I’d like to know if we can use our computer for editing sequences (creating, altering already existing) and then send them back into digitakt, rytm2 and octatrack.
Obviously, I can trigger these directly from my computer, but I’d like to explore another workflow and :
create sequences on machines
alter them (not real time) with my computer
send them back and play (without the computer. I mean with machines standalone)
Nope.
I guess you could create midi sequences in your DAW and then record the incoming data on to the elektron sequencer, but no way to edit the sequencer data directly from a computer.
I seem to remember back in the very early announcements of overbridge, that they said a “pattern editor” would be integrated, but they haven’t mentioned it again since, so I’m guessing it has been dropped. At least until they can sort out the sample transfer business.
thanks for your answer.
I’d like to know how the dumped data of presets/pattern is coded. maybe that wouldn’t be hard to create a midi seq to elektron machines seq converter. @void I’m interested.
it’s complicated; a midi sequence can contain a ton of info which wouldn’t fit into an Elektron step sequencer. The easiest way is to simply play a midi sequence into the machine and record it, that way the Elektron machine handles the job of what midi to keep and how to interpret it. Really, making a thing which would try and faithfully reproduce a given midi sequence as an Elektron pattern would be 100% waste of time.
The other way around, exporting a midi sequence based on an Elektron machine pattern, is easier. I’ve done it (but haven’t released it), but even this isn’t possible to do perfectly - trig conditions simply cannot be properly encoded in a midi sequence. You can loop a pattern a bunch of times & have conditional trigs do their thing differently on each loop iteration, but in the end you’ll end up with a static sequence. The result is always somehow not satisfactory, that’s why no release from me.

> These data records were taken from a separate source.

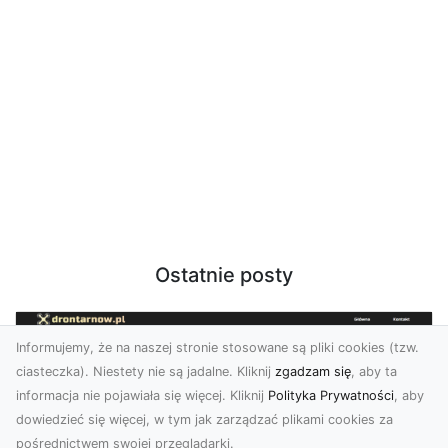
Ostatnie posty
Informujemy, że na naszej stronie stosowane są pliki cookies (tzw.
ciasteczka). Niestety nie są jadalne. Kliknij
zgadzam się
, aby ta
informacja nie pojawiała się więcej. Kliknij
Polityka Prywatności
, aby
dowiedzieć się więcej, w tym jak zarządzać plikami cookies za
pośrednictwem swojej przeglądarki.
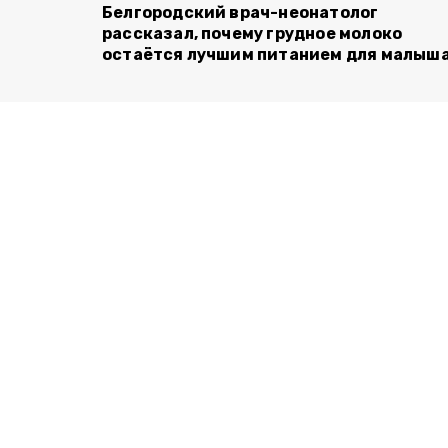
Белгородский врач-неонатолог
рассказал, почему грудное молоко
остаётся лучшим питанием для малыш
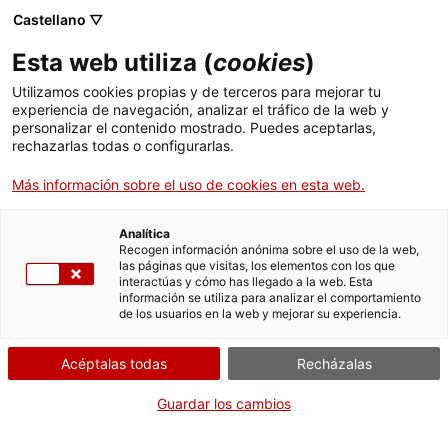
Castellano ▽
Entradas
Esta web utiliza (
cookies
)
CAT
Eliminar filtros
736
Objetos
ENG
Utilizamos cookies propias y de terceros para mejorar tu
experiencia de navegación, analizar el tráfico de la web y
FRA
personalizar el contenido mostrado. Puedes aceptarlas,
Ver resultados
ESP
rechazarlas todas o configurarlas.
Autoria
Nom de
Estil
(7)
Cla
FILTROS
Más información sobre el uso de cookies en esta web.
(+500)
l'objecte
gen
(61)
Barroc
30
Agustí
DO
Analítica
Gòtic
48
Aiguamans
1
Ballester i
EI
Recogen información anónima sobre el uso de la web,
1
736
resultados
Preromànic
1
Ribes
Almorratxa
2
las páginas que visitas, los elementos con los que
ES
Agustí
Aquarel·la
interactúas y cómo has llegado a la web. Esta
Renaixement
información se utiliza para analizar el comportamiento
16
Español i
(obra visual)
23
OB
1
de los usuarios en la web y mejorar su experiencia.
Ordenar por:
Viñas
Romànic
26
Ara portàtil
1
D'
Agustí Oltra
s. XIX
2
13
Arca
1
OB
Acéptalas todas
Recházalas
Agustí
s. XX
50
MI
Armari
1
Penadés
1
OB
Arqueta
1
Guardar los cambios
Agustí Pera i
RE
Arquimesa
1
Planells
1
ÚS
biga
Agustí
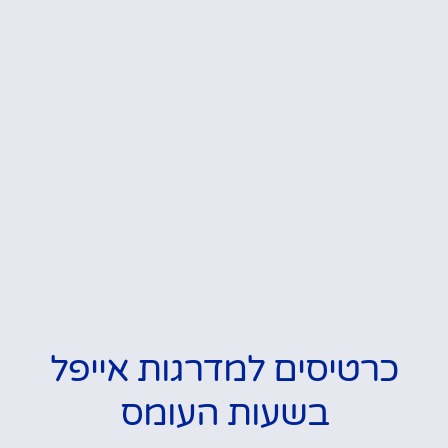
כרטיסים למדרגות אייפל
בשעות העומס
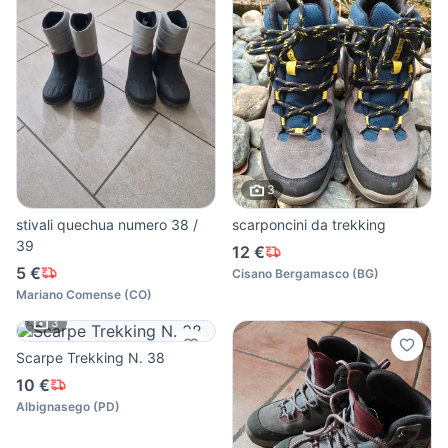
3
stivali quechua numero 38 /
scarponcini da trekking
39
12 €
5 €
Cisano Bergamasco
(
BG
)
Mariano Comense
(
CO
)
3
Scarpe Trekking N. 38
10 €
Albignasego
(
PD
)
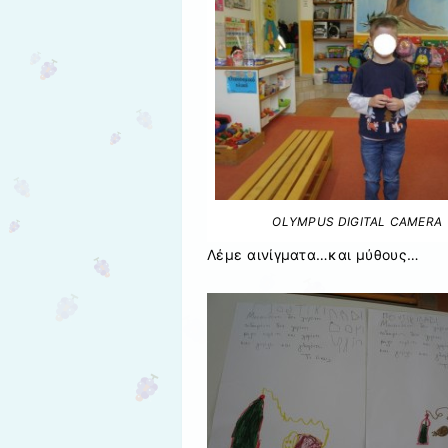
OLYMPUS DIGITAL CAMERA
Λέμε αινίγματα…και μύθους…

That said, editing sequences computationally is the bees knees, I do it a lot
(but I don’t have it in a form in which I would release it)
The Elektron sequencers come with many control parameters, 100 at least … to get this into a software means, to get all those options covered and working perfectly stable. It would be a big efford to implement all of this. Who will do this? Who will use it?
if you know programming (patching with max, or most advanced), you know that keeping more than 100 values stable and working perfectly and in real-time is not … complicated.
Personally, I often use hybrid workflow.
Working only with computer or only with machines is not ok for me.
For instance, creating a basic sequence algorithmically, dump only note on position into a preset (I don’t currently know the terminology in elektron machines world) and use it on stage could be nice. Especially because of microtiming edition etc.
Could someone send me a file including a sequence/pattern/or so from a rytm2 or digitakt ? just for checking
I’ve got a hybrid setup that seems to be working for me just now, as follows:
midi controller > OT midi in
OT midi out > laptop midi in
laptop midi out > midi splitter > synths
So I can use the OT sequencer or the midi keyboard to sequence/trigger my synths, but I can also record the same midi into Ableton and edit it further before it hits the sound modules. This gives me a bit more flexibility when it comes to arranging, which I find a bit tedious to do on the OT alone. So it’s acting as a midi hub and idea generator more than anything.